Rheumatoid arthritis (RA) is a chronic autoimmune disease characterized by persistent inflammation, joint destruction, and systemic complications. Despite the availability of conventional therapies, limitations such as adverse effects and incomplete remission necessitate alternative treatment options. Naringenin, a flavanone found abundantly in citrus fruits, exhibits anti-inflammatory, immunomodulatory, and antioxidant properties, making it a potential therapeutic agent for RA. This systematic review and meta-analysis aimed to evaluate the efficacy of naringenin in preclinical in vivo models of RA by synthesizing available evidence on its therapeutic effects on clinical, biochemical, and histopathological parameters.
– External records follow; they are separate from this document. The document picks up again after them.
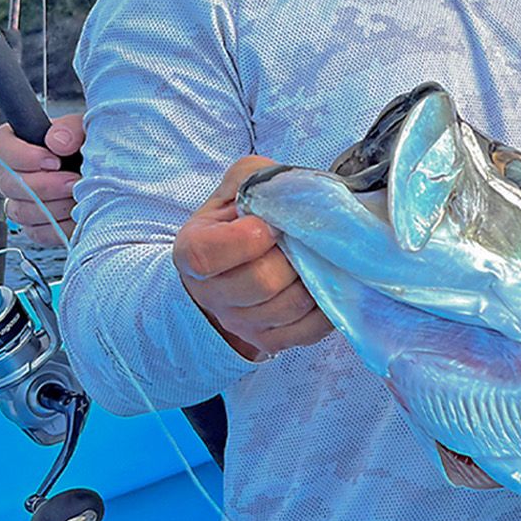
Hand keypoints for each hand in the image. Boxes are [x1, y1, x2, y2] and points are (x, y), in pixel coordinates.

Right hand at [0, 113, 86, 244]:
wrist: (114, 175)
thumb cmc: (96, 148)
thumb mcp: (89, 129)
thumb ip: (71, 128)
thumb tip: (56, 141)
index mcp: (21, 142)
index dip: (21, 156)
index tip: (53, 161)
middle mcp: (14, 173)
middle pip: (8, 184)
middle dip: (44, 185)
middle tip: (73, 182)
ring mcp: (22, 202)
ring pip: (20, 211)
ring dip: (54, 206)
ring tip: (80, 196)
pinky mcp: (37, 227)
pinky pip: (38, 233)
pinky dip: (61, 226)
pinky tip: (79, 213)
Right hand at [172, 156, 332, 360]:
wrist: (240, 259)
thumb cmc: (241, 218)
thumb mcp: (241, 184)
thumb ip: (257, 180)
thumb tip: (290, 195)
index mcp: (193, 249)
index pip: (208, 255)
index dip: (247, 239)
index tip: (270, 225)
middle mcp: (210, 293)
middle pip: (261, 282)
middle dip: (293, 255)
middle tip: (304, 238)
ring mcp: (240, 322)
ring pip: (289, 307)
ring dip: (314, 278)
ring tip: (318, 256)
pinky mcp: (268, 340)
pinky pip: (308, 330)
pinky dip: (327, 306)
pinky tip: (328, 282)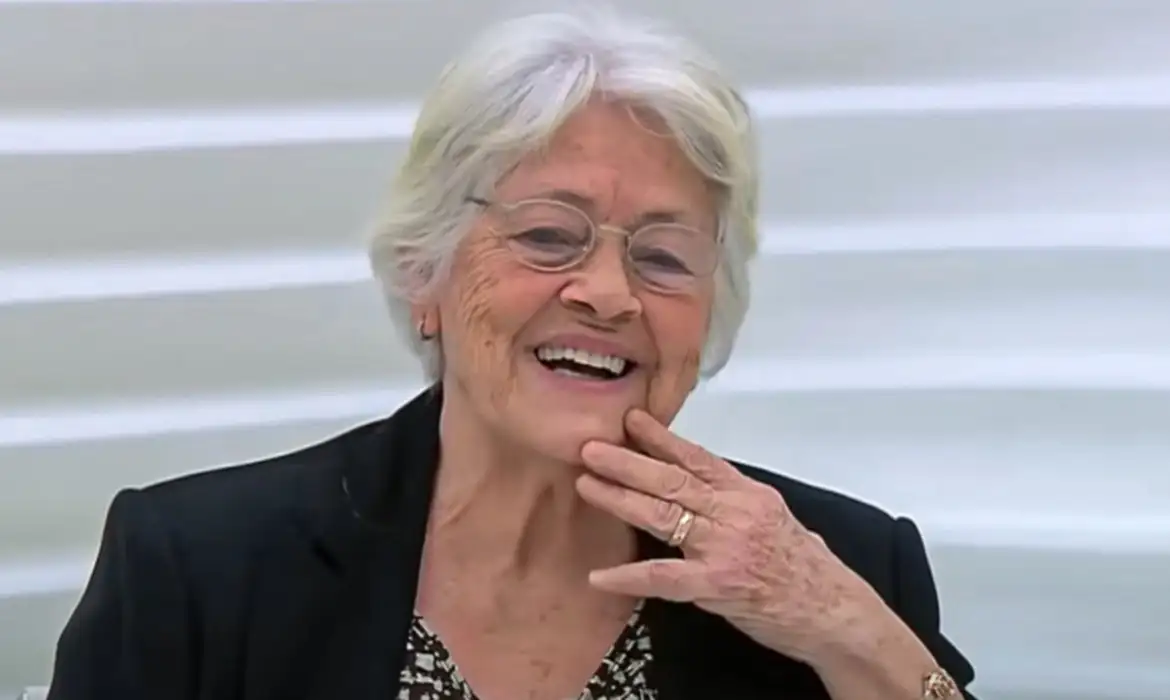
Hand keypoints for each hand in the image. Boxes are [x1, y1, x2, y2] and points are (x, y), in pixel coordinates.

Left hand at [575, 408, 888, 664]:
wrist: (835, 611)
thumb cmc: (807, 570)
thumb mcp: (774, 518)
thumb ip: (735, 501)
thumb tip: (699, 484)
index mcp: (748, 493)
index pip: (697, 457)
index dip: (661, 438)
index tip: (630, 419)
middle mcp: (735, 511)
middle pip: (672, 479)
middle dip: (627, 461)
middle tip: (591, 446)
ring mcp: (725, 546)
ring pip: (663, 514)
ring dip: (620, 498)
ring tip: (587, 484)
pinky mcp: (717, 583)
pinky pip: (664, 577)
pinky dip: (630, 575)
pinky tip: (600, 575)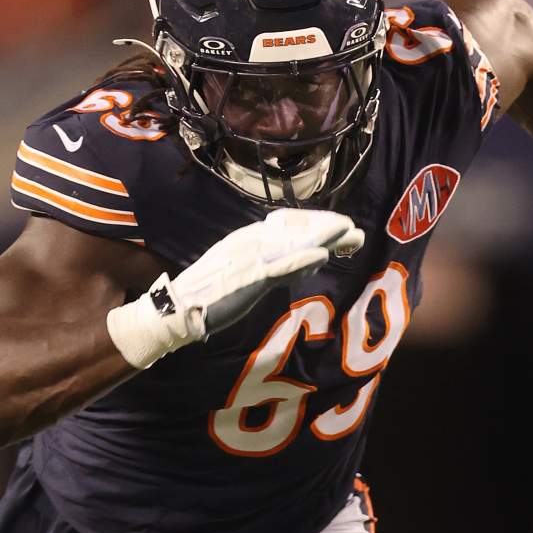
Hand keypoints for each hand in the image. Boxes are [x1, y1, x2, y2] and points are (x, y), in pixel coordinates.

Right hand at [107, 208, 363, 367]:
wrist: (178, 308)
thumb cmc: (209, 294)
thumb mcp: (245, 273)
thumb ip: (275, 267)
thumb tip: (307, 263)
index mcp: (247, 238)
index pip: (288, 224)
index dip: (316, 224)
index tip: (338, 228)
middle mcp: (250, 241)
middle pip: (296, 229)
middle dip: (326, 229)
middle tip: (354, 231)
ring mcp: (250, 258)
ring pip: (293, 243)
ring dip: (323, 238)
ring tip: (349, 234)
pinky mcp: (248, 278)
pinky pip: (279, 266)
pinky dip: (302, 260)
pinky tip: (322, 257)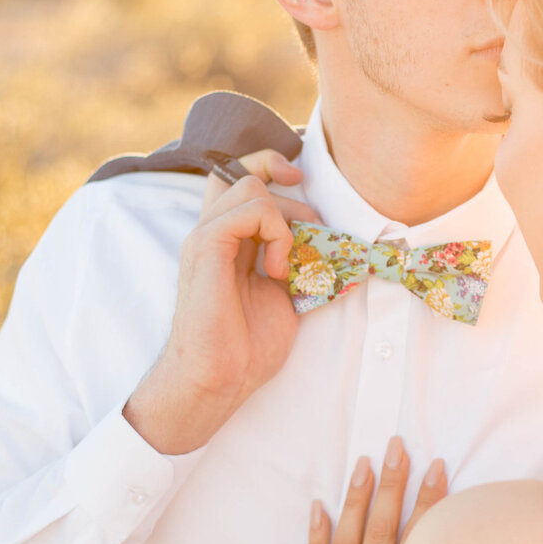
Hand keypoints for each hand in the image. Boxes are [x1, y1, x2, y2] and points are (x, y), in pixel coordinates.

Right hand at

A comprehensive literature search was conducted in PubChem, Google Scholar, and Science Direct following PRISMA 2020 guidelines. Twelve eligible in vivo studies were identified using established inclusion criteria. Data were extracted for arthritis scores, paw volume, body weight, inflammatory cytokines, oxidative stress markers, histopathological outcomes, and cartilage degradation enzymes. Statistical analyses were performed using RevMan 5.4, and effect sizes were calculated as standardized mean differences (SMD) with 95% confidence intervals (CI) under a random-effects model. Naringenin significantly reduced arthritis severity (SMD = - 3.50), paw volume (SMD = - 1.78), and levels of TNF-α (SMD = - 4.94), IL-6 (SMD = - 2.97), IL-1β (SMD = - 5.55), and IL-17 (SMD = - 1.22), while improving antioxidant defenses (SOD, GSH) and reducing oxidative stress (MDA). It also improved histopathology and body weight, and decreased cartilage-degrading enzymes (MMP-3, MMP-9). Heterogeneity was generally low to moderate across analyses. Subgroup analyses revealed that therapeutic outcomes varied by arthritis model, dosage, and treatment duration. Naringenin demonstrates strong anti-arthritic effects in animal models through modulation of inflammatory cytokines, oxidative stress markers, and joint pathology. These findings support its potential as a candidate for further investigation in clinical settings. However, translational studies and human trials are essential to validate its safety, efficacy, and pharmacokinetics in RA management.